TRY IT: In the article below about newly discovered lizard species, condense the paragraph beginning "But that's not where Rafe Brown" into one shorter sentence that keeps its main facts.

KU researchers discover new lizard species for sale on Manila’s black market
Kansas University’s resident reptile expert and fellow researchers routinely trudge through rainforests overturning leaves and combing streambeds to find live specimens.
But that’s not where Rafe Brown and his team first encountered two previously unknown species of water monitor lizard. Instead, their first glimpse of the reptiles was at pet shops in the Philippines — where they say the country’s rampant black-market trade in exotic animals threatens its ecosystem.
Brown is an associate professor in the department of ecology and evolutionary biology, and curator-in-charge of herpetology at the KU Biodiversity Institute.
He and colleagues just published descriptions of their newly discovered lizard species in the journal Zootaxa.
That description is one of clear admiration.
“Both are gorgeous, black-and-white or black-and-yellow-colored animals,” Brown said. “They are dark in general appearance with bright speckling of white or yellow spots arranged in rows and stripes around the body, as if wearing shining necklaces. One gets up to a little over three feet in length, and the other is somewhat larger at about four feet. They’re monitor lizards, so they’re alert, with large eyes, continually flicking long tongues, which they ‘smell’ with, and they’re generally very alert and look quite intelligent.”

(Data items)

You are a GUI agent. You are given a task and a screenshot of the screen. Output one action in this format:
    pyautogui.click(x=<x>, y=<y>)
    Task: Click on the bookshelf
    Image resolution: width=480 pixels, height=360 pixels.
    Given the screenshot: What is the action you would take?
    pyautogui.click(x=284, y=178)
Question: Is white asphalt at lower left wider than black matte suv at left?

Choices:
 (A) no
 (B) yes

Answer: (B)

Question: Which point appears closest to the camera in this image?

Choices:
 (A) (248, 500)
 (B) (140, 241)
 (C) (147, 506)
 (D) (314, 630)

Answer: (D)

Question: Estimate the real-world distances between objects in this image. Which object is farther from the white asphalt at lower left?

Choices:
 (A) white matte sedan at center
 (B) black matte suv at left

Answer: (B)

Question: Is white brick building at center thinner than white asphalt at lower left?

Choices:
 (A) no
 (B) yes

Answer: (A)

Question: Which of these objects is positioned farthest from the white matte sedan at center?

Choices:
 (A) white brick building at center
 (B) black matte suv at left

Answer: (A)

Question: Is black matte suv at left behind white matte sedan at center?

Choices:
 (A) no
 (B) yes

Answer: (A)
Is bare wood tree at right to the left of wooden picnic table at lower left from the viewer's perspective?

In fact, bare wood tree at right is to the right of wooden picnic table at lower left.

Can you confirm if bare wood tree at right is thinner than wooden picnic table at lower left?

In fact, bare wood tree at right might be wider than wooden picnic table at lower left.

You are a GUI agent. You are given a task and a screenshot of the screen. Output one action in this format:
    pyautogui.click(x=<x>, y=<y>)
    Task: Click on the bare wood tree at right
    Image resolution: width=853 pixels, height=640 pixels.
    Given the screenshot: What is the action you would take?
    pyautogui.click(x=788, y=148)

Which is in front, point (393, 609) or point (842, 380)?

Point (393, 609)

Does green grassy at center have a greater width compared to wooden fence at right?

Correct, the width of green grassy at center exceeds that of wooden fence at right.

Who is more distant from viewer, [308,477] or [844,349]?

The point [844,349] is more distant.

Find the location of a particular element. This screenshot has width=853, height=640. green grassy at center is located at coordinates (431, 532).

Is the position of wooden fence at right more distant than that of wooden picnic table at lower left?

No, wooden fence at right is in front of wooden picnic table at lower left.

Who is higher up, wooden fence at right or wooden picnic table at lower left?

YOUR RESPONSE: Rafe Brown and his team first saw two previously unknown species of water monitor lizard not in the wild but in Philippine pet shops, where, they say, the country's rampant black-market trade in exotic animals threatens its ecosystem.